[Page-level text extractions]
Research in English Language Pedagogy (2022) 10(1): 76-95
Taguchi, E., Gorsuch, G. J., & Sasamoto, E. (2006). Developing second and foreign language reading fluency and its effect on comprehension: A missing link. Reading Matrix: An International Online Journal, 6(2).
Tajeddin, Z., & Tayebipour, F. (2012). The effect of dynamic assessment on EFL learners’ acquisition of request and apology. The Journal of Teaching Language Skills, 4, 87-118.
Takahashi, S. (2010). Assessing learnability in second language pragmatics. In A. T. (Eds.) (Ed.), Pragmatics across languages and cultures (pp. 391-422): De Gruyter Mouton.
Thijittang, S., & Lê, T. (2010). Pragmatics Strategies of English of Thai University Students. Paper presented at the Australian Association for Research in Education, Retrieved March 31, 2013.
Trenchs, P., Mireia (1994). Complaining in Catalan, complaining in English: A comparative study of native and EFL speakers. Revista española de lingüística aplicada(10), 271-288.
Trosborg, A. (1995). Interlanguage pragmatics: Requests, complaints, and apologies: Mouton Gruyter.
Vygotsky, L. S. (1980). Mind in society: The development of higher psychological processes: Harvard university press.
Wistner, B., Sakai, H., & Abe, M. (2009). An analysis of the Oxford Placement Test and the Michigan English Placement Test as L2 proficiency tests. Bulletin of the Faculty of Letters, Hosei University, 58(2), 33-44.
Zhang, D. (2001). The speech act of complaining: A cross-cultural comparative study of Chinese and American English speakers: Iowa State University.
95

--

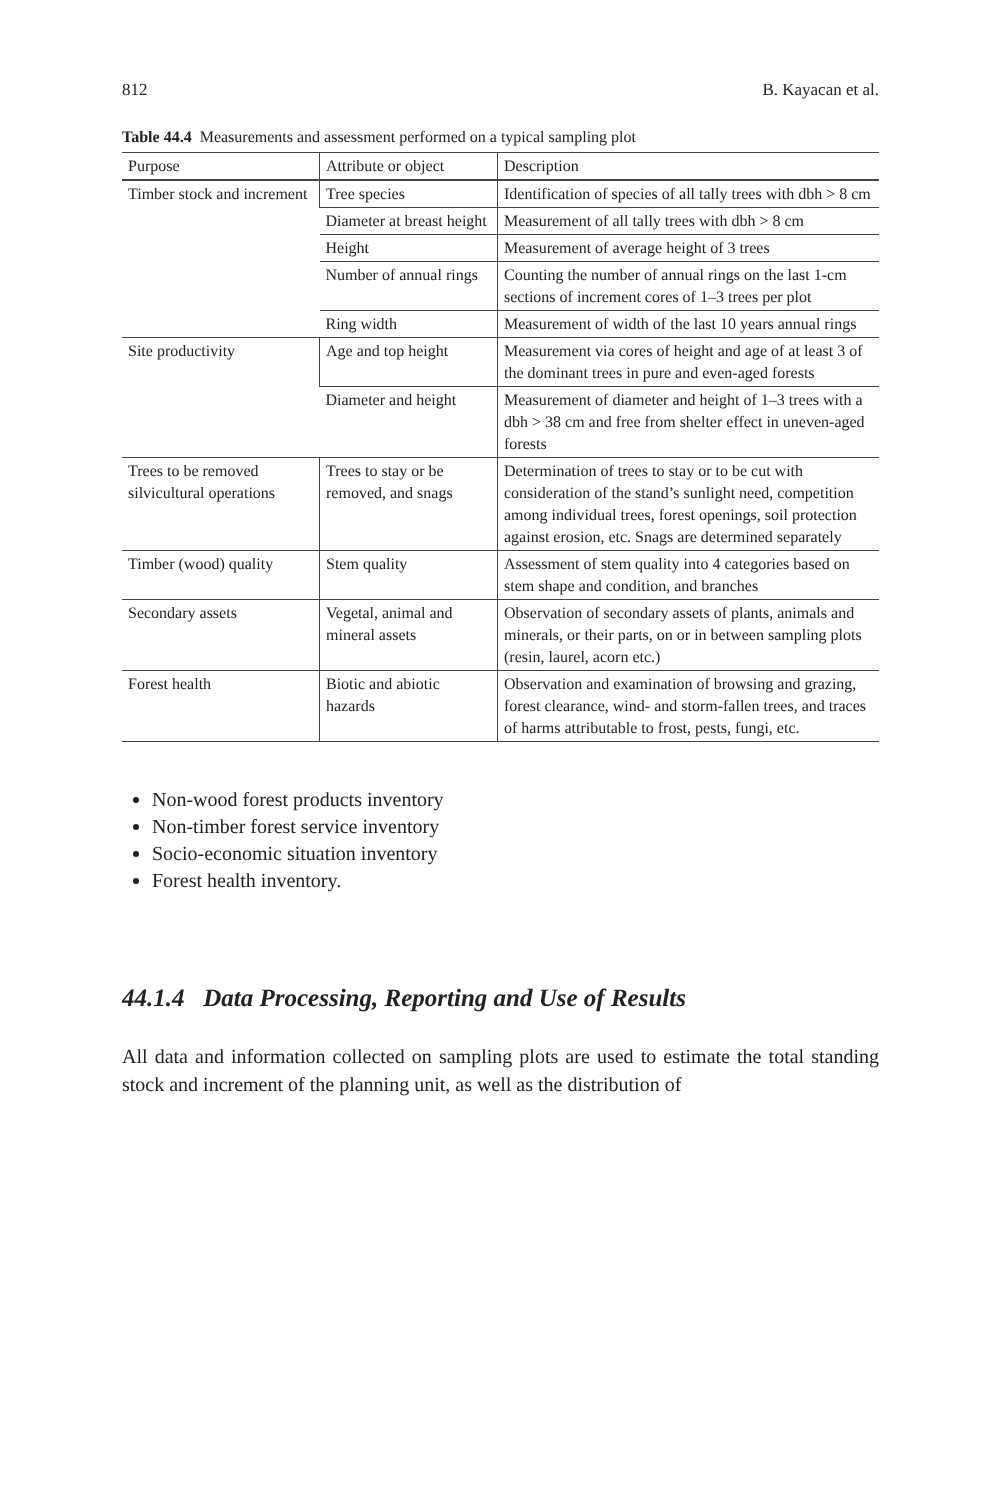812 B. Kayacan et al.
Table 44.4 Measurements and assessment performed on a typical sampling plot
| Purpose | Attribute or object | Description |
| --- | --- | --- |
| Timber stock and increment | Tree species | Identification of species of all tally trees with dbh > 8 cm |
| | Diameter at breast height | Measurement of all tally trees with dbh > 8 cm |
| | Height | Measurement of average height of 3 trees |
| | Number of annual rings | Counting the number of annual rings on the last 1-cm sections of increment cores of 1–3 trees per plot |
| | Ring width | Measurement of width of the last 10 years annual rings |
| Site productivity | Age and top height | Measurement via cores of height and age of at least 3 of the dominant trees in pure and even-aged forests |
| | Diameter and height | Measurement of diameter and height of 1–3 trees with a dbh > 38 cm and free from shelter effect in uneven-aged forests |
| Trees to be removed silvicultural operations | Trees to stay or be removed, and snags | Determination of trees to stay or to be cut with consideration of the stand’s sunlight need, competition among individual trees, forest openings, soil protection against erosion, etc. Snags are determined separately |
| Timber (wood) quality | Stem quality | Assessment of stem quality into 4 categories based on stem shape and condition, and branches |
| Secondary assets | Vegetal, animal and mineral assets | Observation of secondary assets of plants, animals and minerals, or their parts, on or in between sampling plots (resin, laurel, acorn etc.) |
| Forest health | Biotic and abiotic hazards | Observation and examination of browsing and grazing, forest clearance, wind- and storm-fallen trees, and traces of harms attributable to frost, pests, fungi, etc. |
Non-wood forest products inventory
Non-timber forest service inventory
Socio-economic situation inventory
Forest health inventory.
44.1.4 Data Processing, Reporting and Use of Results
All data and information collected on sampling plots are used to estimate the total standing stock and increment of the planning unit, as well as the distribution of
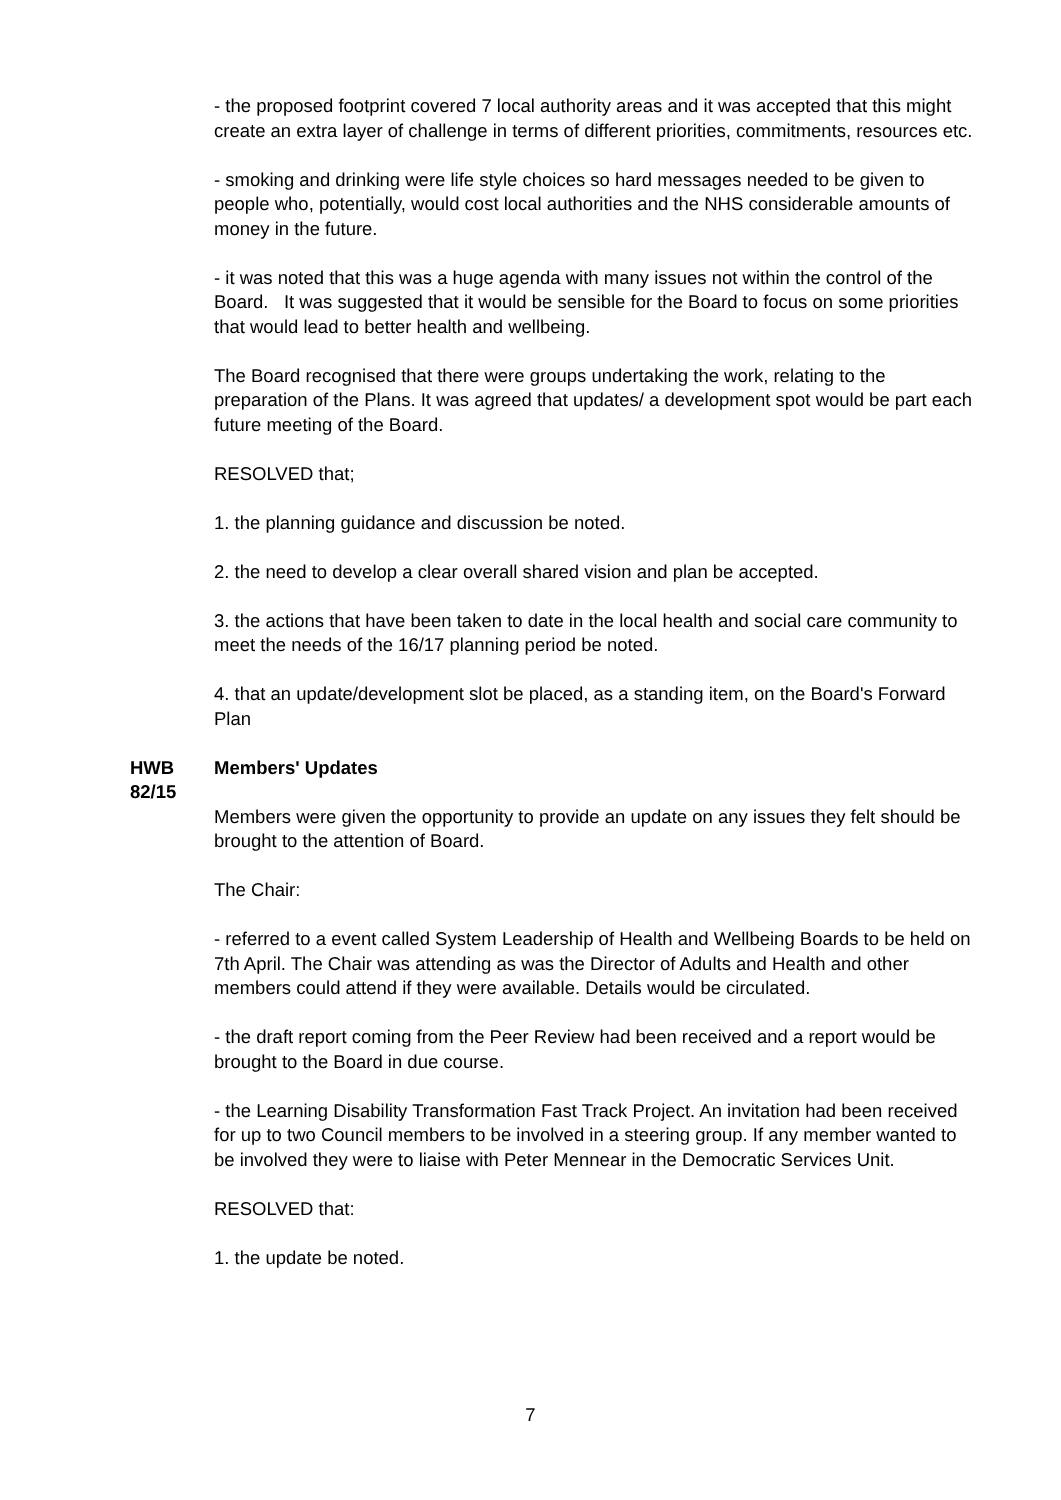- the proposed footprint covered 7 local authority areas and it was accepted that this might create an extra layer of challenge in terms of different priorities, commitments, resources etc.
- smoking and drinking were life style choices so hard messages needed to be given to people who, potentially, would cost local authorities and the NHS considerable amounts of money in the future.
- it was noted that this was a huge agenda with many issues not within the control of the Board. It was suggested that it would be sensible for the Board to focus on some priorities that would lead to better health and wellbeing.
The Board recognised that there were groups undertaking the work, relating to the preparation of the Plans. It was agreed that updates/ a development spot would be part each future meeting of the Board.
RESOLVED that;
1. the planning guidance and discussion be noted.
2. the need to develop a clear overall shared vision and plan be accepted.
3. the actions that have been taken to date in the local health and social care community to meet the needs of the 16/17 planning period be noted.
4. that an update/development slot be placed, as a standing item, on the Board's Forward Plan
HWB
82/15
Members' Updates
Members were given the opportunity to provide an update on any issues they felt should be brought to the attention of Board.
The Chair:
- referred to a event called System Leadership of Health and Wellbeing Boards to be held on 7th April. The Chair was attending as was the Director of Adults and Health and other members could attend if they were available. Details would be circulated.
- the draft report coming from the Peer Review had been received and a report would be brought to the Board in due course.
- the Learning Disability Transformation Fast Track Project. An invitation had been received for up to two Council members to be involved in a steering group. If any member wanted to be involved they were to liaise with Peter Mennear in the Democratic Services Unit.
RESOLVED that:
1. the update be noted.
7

### DIRECTIONS FOR THIS TASK:
All lines above from the one holding "Research in English" to the one holding "Taguchi, E., Gorsuch, G.", inclusive, are to be copied exactly; no other line is wanted.

### RESULT FOR THIS EXERCISE:
Research in English Language Pedagogy (2022) 10(1): 76-95
Taguchi, E., Gorsuch, G. J., & Sasamoto, E. (2006). Developing second and foreign language reading fluency and its effect on comprehension: A missing link. Reading Matrix: An International Online Journal, 6(2).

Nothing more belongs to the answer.